An insurer's annual weather-related loss, X, is a random variable with density function $$f(x) = \frac{2.5(200)^{2.5}}{x^{3.5}} \qquad \text{for } x > 200$$ and $f(x) = 0$ otherwise. Calculate the difference between the $25$th and $75$th percentile.

My approach: $$F(X) = \int_{200}^x2.5(200)^{2.5}(t^{-3.5}) \; dt = 1-\left(\frac{200}{x}\right)^{2.5}$$

So, the desired difference is $$F(0.75)-F(0.25) = 1-\left(\frac{200}{0.75}\right)^{2.5} - 1+\left(\frac{200}{0.25}\right)^{2.5} = \left(\frac{200}{0.25}\right)^{2.5} - \left(\frac{200}{0.75}\right)^{2.5}$$ which gives $16940694$ (approximated) while the correct answer is $124$. Where have I gone wrong?

Answer 1

If $$F(x) = 1-\left(\frac{200}{x}\right)^{2.5}$$ then $$F^{-1}(y) = \frac{200}{(1-y)^{0.4}}$$ and $$F^{-1}(0.75)-F^{-1}(0.25) \approx 348.22-224.39 = 123.83$$

Answer 2

Short answer: Your $F(0.75) - F(0.25)$ is computed incorrectly and doesn't mean what you think it means.

Long answer: recall that $$F(x) = 1 - \left(\dfrac{200}{x} \right)^{2.5}$$ for $x > 200$ (this is key) and $F(x) = 0$ for $x \leq 200$.

Thus, $F(0.75) - F(0.5) = 0 - 0 = 0$ (because both $0.75 \leq 200$ and $0.5 \leq 200$).

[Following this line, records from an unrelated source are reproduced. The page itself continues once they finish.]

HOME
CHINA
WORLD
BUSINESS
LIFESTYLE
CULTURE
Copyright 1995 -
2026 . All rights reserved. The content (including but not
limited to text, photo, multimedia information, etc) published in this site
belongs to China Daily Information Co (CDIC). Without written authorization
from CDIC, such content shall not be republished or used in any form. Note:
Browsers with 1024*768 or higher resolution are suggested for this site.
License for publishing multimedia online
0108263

This would be the probability $$F(0.75) - F(0.5) = \mathbb{P}(X \leq 0.75) - \mathbb{P}(X \leq 0.5) = \mathbb{P}(0.5 < X \leq 0.75) = 0\text{.} $$ Obviously, this isn't what you're looking for. What you're actually looking for are the percentiles $p_{0.25}$ and $p_{0.75}$. These are the values satisfying $$F(p_{0.25}) = 0.25 = 1 - \left(\dfrac{200}{p_{0.25}} \right)^{2.5}$$ $$F(p_{0.75}) = 0.75 = 1 - \left(\dfrac{200}{p_{0.75}} \right)^{2.5}$$ Use algebra to solve for $p_{0.25}$ and $p_{0.75}$, and then compute the difference $p_{0.75} - p_{0.25}$.